Using fork() and posix_setsid() is one way, but a much simpler (but not necessarily crioss-platform) solution is to hand it off to daemon like 'at':
`echo /usr/bin/php -q $my_php_script | at now`
Haven't played with this at all myself, so can't offer much other advice along those lines.
As Janin mentioned, regardless of the solution you choose. you'll want to pay special attention to is making sure that you limit the number of processes that get kicked off - if someone double-taps the submit you don't want two (or more) processes kicked off, each spewing out 60K messages... If you're sending out that many messages you'd probably want to be able to confirm the action, be able to log what messages were sent (so you know it's working and so you can track problems down if it goes berzerk), and possibly want to be able to restart a failed send from where it left off.
Have to say "bwa?" o_O to your preference of PHP over Perl. In syntax and semantics they're very similar languages... Myself, I like Perl fine. I don't use it for everything though.
My dislike for perl comes from a long history of abuse... actually, I started with perl and my first project was writing a content management system in it. I did that over a year and have since then extended and built upon it continously (this whole thing is five or six years old). The whole thing is one giant bloat of spaghetti code, and most other perl systems I've worked with (like this newsletter system I fought with recently) have been equally bloated spaghetti code monsters.

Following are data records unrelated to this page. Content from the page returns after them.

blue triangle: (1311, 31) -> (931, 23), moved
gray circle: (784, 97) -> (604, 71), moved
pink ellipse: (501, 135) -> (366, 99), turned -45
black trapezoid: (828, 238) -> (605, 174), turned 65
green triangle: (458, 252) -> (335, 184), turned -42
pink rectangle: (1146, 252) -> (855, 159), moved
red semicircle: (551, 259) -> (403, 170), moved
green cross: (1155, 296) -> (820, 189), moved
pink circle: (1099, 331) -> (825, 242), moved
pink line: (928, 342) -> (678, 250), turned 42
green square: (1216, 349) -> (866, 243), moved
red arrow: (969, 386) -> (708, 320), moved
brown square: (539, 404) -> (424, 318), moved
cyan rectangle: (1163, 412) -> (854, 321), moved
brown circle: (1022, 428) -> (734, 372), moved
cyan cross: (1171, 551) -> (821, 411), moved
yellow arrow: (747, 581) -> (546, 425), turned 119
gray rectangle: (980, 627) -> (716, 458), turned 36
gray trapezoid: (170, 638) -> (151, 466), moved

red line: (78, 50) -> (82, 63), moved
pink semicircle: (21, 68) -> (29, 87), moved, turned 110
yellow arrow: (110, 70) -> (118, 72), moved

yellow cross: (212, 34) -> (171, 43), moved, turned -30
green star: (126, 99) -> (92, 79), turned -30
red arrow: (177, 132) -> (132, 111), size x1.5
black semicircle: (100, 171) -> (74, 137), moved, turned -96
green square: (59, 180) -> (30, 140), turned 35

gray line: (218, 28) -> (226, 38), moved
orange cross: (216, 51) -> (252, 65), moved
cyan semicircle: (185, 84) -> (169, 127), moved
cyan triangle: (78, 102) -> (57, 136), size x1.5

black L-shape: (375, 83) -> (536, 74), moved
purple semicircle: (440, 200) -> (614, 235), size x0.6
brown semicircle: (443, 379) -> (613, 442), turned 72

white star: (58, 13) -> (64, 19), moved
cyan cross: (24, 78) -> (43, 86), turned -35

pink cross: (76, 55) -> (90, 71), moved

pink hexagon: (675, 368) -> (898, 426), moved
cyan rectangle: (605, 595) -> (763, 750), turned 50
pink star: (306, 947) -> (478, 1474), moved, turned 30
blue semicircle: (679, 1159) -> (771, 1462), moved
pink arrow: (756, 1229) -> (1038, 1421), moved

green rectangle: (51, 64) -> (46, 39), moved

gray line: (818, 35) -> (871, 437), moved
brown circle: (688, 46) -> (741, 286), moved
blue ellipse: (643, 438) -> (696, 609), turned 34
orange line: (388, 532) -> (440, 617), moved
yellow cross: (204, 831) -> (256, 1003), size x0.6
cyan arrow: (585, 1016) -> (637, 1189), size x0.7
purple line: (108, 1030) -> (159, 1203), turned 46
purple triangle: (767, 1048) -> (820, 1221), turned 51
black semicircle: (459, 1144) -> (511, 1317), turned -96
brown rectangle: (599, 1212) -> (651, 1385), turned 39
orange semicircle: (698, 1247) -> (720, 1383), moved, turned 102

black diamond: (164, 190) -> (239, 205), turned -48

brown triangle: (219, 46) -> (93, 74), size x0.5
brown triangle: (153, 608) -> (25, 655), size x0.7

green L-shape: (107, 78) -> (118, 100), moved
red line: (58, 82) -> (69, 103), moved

With perls whole "you can do a thing a thousand different ways" and it's tendency for code obfuscation I have a really hard time reading other peoples code. I do not have the same problem in PHP. I'll admit, PHP does have it's own set of problems, but I can do things much much quicker and in a much cleaner way than I can do in perl. Personal preference, I guess...
But `php -f mailer.php &` will return immediately because it's automatically forked into the background. Assuming that works through PHP, that is, heh.